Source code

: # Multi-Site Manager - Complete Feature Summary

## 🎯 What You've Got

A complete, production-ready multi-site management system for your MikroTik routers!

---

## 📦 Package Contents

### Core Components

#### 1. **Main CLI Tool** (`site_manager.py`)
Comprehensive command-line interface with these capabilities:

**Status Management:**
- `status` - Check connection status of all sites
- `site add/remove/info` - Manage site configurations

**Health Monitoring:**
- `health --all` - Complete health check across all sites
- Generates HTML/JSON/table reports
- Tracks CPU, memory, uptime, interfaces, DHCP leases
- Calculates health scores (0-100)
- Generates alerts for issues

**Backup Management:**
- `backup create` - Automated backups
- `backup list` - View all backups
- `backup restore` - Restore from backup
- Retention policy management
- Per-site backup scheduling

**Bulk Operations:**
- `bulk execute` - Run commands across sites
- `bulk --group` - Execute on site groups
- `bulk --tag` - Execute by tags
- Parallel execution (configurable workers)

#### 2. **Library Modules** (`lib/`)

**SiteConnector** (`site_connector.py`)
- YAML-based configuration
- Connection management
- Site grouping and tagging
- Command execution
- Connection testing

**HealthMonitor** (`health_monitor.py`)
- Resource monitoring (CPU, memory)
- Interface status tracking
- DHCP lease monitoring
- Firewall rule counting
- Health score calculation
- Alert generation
■ ■ ■ ■ ■ ■ ■
**How to complete this task**:
Reproduce the data. Match each line exactly.

**Problem solution**:
Source code

: # Multi-Site Manager - Complete Feature Summary

## 🎯 What You've Got

A complete, production-ready multi-site management system for your MikroTik routers!

---

## 📦 Package Contents

### Core Components

#### 1. **Main CLI Tool** (`site_manager.py`)
Comprehensive command-line interface with these capabilities:

**Status Management:**
- `status` - Check connection status of all sites
- `site add/remove/info` - Manage site configurations

**Health Monitoring:**
- `health --all` - Complete health check across all sites
- Generates HTML/JSON/table reports
- Tracks CPU, memory, uptime, interfaces, DHCP leases
- Calculates health scores (0-100)
- Generates alerts for issues

**Backup Management:**
- `backup create` - Automated backups
- `backup list` - View all backups
- `backup restore` - Restore from backup
- Retention policy management
- Per-site backup scheduling

**Bulk Operations:**
- `bulk execute` - Run commands across sites
- `bulk --group` - Execute on site groups
- `bulk --tag` - Execute by tags
- Parallel execution (configurable workers)

#### 2. **Library Modules** (`lib/`)

**SiteConnector** (`site_connector.py`)
- YAML-based configuration
- Connection management
- Site grouping and tagging
- Command execution
- Connection testing

**HealthMonitor** (`health_monitor.py`)
- Resource monitoring (CPU, memory)
- Interface status tracking
- DHCP lease monitoring
- Firewall rule counting
- Health score calculation
- Alert generation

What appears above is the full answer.